## To-do item
Every line of the material below that holds the string "eine" should be copied.

-- Dataset extract follows --

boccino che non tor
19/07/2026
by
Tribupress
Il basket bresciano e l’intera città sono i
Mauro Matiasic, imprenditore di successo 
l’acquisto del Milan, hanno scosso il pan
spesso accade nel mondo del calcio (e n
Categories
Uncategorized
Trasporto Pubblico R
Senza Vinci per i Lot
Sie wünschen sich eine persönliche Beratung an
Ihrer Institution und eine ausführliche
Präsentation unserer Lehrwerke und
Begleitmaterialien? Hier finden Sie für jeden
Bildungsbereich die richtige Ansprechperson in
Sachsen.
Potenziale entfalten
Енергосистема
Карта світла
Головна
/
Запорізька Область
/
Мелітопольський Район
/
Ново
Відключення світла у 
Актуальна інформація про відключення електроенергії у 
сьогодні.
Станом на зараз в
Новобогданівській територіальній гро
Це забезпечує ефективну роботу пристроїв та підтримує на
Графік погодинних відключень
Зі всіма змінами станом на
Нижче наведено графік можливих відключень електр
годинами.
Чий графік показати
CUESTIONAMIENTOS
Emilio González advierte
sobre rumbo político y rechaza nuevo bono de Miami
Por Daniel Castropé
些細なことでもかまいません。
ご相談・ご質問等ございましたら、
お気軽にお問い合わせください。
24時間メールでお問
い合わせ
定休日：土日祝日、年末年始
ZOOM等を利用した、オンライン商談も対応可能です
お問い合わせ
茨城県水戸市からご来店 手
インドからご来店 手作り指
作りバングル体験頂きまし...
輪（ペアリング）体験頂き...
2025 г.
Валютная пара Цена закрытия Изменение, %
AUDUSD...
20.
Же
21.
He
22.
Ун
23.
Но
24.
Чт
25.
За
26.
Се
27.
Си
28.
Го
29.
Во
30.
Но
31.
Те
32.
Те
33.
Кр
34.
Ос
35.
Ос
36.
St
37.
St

-- Dataset extract concluded --

## Exercise answer
Sie wünschen sich eine persönliche Beratung an
Ihrer Institution und eine ausführliche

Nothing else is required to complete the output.